Studio Album by released in 2012

Algiers review

Calexico changed a studio

The Calexico sextet has explored vast musical areas in the fifteen years that this Arizona-based ensemble has spent on stage. The list of genres the Americans used to and still work with could take too much space, but the names and definitions do not matter after you get to listen to what this extraordinary band manages to produce. After album number six released in 2008, Calexico decided it was time to take a break in studio activities, engaged in other projects, including scoring for films. Surprisingly for many, after this hiatus, the ensemble relocated from the mother ground of Arizona to New Orleans to record the new long player. By the way, the fresh product is called Algiers, but there is no connection with Africa at all. It took its title from the region where it was prepared. As the musicians said, the change of surroundings gave a good boost to their song writing, and a lot of the songs off this album were created under the impression of the environment where the band was working.

Lower tempo, deeper thought

Algiers was no exception in the sense that Calexico presented the album as another long and complex journey across boundaries of many a style, as usual, demonstrating a top notch craftsmanship. After the opening Epic sounding up to its title and rhythmic Splitter with lavishing horns, the ensemble steps into blues and brings one of the record’s highlights, Sinner In The Sea. And after the final chords of the amazing ballad Para, a conclusion comes automatically that Calexico’s new CD turns out to be quite serious and, at times, even depressive, with music leaning towards dragging rhythms and lulling sounds of instruments. Most of the Algiers songs build on a medium tempo and somehow stripped down acoustics, which means the vocals become even more important as shown by Better And Better, and Maybe On Monday. It would seem that the record walks moderately to its end, but it is closed by an unpredictably more complex and colorful track called The Vanishing Light, which must bring the slumbering listener back to alertness.

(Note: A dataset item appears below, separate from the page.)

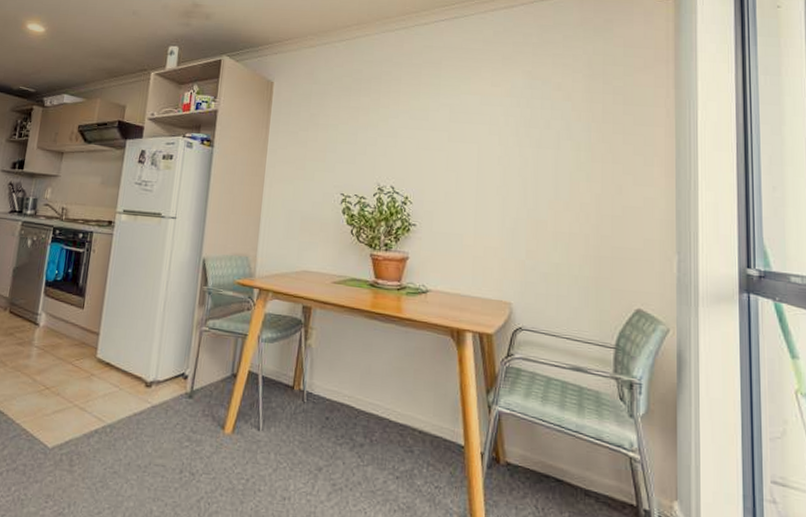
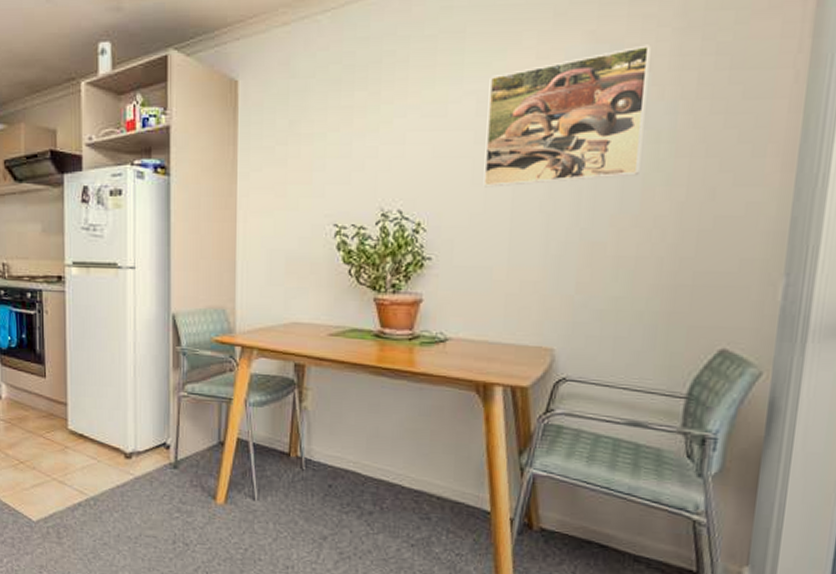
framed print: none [455,83,569,174] -> present [483,45,651,188]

Calexico still have no similar albums

Algiers is the illustration of quality beating quantity. Already experienced musicians, Calexico guitarists prefer elegant and sophisticated play with soft plucking and precise solos to loud and intense riffs. It gives an opportunity for attentive listeners to find behind the instruments something personal and moving that the performers wanted to share. And this is why the whole album is filled with a sensation of mystery and secrecy. What makes it even more exquisite is a couple of songs in Spanish, No Te Vayas, and Puerto, so different musically: thick guitars of the former against light dance electronic of the latter. When it comes to emotional level, Algiers reminds most of the 2006 effort called Garden Ruin, yet it is softer and calmer. The members of Calexico explain this referring to a powerful impact they feel under in the unique atmosphere of New Orleans, and, in particular, in the reconstructed church building where they resided during the work on the album. However, one should abstain from asking if this record is better or worse than those the band already has in the discography. Calexico are one of those performers whose albums are so unlike that comparing them is meaningless.